■ ABOUT THIS TASK
Update the listing from its first line through the line containing "i ve yüksek" by changing "yöntemsel" to "metodolojik", and leave everything else unchanged.

■ DATA FOR THIS TASK
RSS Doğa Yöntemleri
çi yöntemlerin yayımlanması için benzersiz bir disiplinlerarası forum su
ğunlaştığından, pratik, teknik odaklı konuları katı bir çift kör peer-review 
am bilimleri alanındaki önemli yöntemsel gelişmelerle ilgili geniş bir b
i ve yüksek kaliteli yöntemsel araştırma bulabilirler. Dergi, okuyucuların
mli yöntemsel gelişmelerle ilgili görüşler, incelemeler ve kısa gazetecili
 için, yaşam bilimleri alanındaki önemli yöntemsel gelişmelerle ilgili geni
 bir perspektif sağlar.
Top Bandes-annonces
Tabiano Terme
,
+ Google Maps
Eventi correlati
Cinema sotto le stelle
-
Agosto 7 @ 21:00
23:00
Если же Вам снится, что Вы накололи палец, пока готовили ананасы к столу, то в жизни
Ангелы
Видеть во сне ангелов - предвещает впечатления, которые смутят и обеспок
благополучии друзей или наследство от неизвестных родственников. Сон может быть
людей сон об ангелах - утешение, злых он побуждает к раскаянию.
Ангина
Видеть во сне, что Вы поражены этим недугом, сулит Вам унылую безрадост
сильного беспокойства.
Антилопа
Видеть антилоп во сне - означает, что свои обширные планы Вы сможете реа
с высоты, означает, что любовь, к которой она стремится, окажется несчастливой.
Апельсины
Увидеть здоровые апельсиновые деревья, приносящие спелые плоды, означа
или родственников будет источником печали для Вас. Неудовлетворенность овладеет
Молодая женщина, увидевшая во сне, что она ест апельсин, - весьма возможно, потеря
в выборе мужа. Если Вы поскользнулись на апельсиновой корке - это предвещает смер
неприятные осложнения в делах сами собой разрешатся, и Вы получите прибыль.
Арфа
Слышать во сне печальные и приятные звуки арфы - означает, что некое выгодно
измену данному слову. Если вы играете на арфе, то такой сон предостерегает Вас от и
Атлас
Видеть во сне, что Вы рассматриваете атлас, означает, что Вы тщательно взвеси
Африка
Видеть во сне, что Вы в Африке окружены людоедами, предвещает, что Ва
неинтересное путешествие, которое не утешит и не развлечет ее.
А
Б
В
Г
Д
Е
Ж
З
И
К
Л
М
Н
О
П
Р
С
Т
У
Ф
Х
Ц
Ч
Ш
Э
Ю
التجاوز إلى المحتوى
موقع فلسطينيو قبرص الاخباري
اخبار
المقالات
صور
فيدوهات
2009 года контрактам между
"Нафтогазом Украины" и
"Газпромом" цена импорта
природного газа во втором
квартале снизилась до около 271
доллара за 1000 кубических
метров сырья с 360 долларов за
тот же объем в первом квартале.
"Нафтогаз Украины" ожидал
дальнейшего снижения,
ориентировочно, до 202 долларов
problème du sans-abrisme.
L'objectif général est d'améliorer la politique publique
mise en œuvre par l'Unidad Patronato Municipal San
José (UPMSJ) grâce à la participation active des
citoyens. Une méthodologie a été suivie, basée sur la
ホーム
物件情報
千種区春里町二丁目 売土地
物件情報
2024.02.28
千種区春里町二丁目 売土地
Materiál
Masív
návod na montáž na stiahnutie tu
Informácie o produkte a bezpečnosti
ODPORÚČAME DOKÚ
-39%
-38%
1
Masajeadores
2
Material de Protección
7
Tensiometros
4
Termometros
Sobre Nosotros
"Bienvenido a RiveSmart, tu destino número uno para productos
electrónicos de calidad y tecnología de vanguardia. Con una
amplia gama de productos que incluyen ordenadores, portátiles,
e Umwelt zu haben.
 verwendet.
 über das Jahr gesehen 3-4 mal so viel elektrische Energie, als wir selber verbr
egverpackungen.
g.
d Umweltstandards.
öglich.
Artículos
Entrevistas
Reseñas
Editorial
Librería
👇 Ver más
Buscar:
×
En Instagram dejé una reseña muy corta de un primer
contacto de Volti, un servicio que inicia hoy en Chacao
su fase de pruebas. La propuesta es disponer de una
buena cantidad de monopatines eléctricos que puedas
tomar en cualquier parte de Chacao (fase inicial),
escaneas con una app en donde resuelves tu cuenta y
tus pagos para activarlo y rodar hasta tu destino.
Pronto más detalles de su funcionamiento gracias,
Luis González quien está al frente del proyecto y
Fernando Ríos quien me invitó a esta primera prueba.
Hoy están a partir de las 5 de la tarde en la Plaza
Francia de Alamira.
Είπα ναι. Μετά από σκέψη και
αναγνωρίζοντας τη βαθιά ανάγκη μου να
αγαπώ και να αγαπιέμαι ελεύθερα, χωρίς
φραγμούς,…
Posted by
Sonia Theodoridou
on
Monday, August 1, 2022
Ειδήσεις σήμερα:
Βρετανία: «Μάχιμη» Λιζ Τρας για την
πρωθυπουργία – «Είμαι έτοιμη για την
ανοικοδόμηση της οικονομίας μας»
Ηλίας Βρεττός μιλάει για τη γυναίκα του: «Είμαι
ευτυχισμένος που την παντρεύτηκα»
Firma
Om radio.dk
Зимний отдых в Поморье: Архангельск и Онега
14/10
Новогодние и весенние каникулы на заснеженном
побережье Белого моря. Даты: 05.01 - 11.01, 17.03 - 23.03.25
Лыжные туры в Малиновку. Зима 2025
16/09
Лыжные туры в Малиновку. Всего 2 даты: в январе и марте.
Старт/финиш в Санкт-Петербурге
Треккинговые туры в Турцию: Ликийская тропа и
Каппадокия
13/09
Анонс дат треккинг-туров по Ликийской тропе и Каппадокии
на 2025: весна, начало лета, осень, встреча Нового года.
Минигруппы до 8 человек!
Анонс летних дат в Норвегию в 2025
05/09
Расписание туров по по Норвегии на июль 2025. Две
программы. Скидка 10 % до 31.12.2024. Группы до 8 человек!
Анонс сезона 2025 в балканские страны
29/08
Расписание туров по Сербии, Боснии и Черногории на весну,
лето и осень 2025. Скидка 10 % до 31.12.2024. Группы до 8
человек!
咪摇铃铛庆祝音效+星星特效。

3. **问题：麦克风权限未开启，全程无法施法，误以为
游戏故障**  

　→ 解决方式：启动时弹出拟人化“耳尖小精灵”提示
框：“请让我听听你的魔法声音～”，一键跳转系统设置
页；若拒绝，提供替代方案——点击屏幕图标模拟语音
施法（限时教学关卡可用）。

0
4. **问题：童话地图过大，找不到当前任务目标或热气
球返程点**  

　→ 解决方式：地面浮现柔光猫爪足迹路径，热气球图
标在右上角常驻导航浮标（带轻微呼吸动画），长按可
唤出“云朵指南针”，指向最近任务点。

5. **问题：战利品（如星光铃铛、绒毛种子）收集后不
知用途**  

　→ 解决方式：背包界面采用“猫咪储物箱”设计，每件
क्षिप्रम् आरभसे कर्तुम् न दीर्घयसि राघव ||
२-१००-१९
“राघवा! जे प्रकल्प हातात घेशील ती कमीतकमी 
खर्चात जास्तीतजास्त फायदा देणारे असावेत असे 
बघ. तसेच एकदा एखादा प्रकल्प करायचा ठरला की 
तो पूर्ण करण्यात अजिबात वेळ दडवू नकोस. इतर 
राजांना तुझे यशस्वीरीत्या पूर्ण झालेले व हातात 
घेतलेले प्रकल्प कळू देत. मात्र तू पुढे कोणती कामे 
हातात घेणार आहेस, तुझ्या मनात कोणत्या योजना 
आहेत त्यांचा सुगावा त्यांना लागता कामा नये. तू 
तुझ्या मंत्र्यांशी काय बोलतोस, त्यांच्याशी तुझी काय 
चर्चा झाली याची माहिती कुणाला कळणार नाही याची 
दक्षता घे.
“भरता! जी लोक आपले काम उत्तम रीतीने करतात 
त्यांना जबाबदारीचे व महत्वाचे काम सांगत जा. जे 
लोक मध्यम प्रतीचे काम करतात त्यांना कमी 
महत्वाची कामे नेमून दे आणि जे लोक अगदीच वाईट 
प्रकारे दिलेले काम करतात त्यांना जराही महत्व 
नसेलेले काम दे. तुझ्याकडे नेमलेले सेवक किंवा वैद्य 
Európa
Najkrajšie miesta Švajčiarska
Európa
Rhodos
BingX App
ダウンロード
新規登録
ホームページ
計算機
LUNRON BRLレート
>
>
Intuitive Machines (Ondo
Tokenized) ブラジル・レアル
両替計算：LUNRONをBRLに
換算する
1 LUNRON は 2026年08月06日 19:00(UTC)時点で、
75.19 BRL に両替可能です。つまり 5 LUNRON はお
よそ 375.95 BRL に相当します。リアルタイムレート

■ RESPONSE
RSS Doğa Yöntemleri
çi yöntemlerin yayımlanması için benzersiz bir disiplinlerarası forum su
ğunlaştığından, pratik, teknik odaklı konuları katı bir çift kör peer-review 
am bilimleri alanındaki önemli metodolojik gelişmelerle ilgili geniş bir b
i ve yüksek kaliteli metodolojik araştırma bulabilirler. Dergi, okuyucuların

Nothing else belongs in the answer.